Based on its investigations, the protests had been peaceful until force was used, stated Amnesty International.

In the meantime, the Nigerian Army has insisted that soldiers did not shoot at protesters at the Lekki Toll Gate area of Lagos State.

Though the Army acknowledged that soldiers were deployed to ‘restore normalcy’ in the area, Major Osoba Olaniyi, Acting Deputy Director, 81 Division Army Public Relations, in a statement Tuesday, October 27 had described reports of a massacre by the officers as “untrue, unfounded, and aimed at causing anarchy in the country”.

The Acting Deputy Director, 81 Division, Army Public Relations disclosed that the decision to involve the military was taken by the Lagos State Government after a 24-hour curfew was imposed.

Olaniyi stated: “From the onset of the onset #EndSARS, there was no time personnel of the 81 Division, Nigerian Army Lagos, were involved.

“This was a result of the violence which led to several Police stations being burnt, policemen killed, suspects in police custody released, and weapons carted away.

“The situation was fast degenerating into anarchy. It was at this point that the LASG requested the military to intervene in order to restore normalcy.”

The response came days after the Nigerian Army had been accused of opening fire on the protesters at the Lekki Toll Gate Tuesday, October 20.

The incident came hours after the state government declared a 24-hour curfew as part of efforts at stopping the violence which erupted in some parts of the state as criminal elements reportedly hijacked the protests.

Earlier, the Lagos State Government had announced that the state-wide curfew was to commence at 4:00 p.m, but later shifted to commence for 9:00 p.m., many were still seen protesting across the state.

Several peaceful and unarmed protesters were also still seen gathered in large numbers at the Lekki Toll Gate which is said to be one of the major converging points in Lagos.

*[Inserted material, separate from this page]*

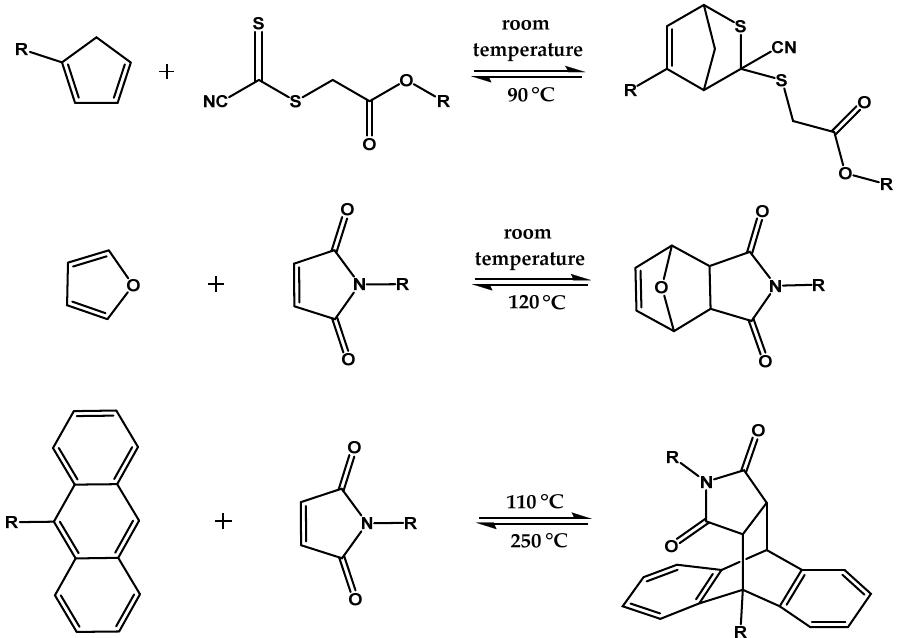
Figure 2. Various Diels-Alder motifs that can be incorporated into a polymer, with their respective products and the corresponding temperatures for the Diels-Alder and retro-Diels-Alder reaction.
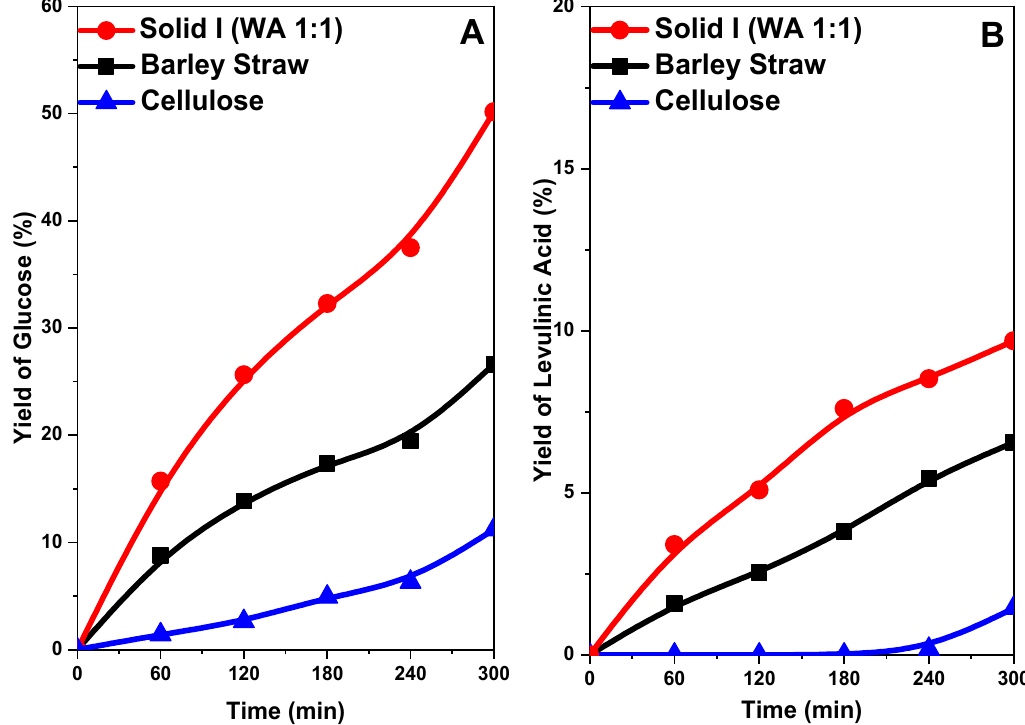
Figure 12. Yield of glucose ( A ) and levulinic acid ( B ) from the hydrolysis of cellulose, untreated barley straw and barley straw treated (Solid I) with [EMIMAcO].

The situation, nonetheless, turned awry around 7:00 p.m. when the security operatives stormed the area and started shooting sporadically.

Although videos that later surfaced online showed men in military uniform firing the gunshots, the military instantaneously deflated the allegations, describing them as “fake news”.

The state government has said that investigations are currently ongoing as a panel of judicial inquiry and restitution had already commenced sittings in the state.

Governor Babajide Sanwo-Olu of Lagos State, who most Nigerians believe is yet to confirm or deny the position of the Army authorities on who really gave the orders to the soldiers, however, said in an interview with CNN, that “from the footage that we could see, because there were cameras at that facility, it seemed to me that they will be men in military uniform which should be the Nigerian Army.”

Viral videos online from the scene of the shooting had shown several persons who sustained gunshot wounds, raising fears of multiple fatalities, report said.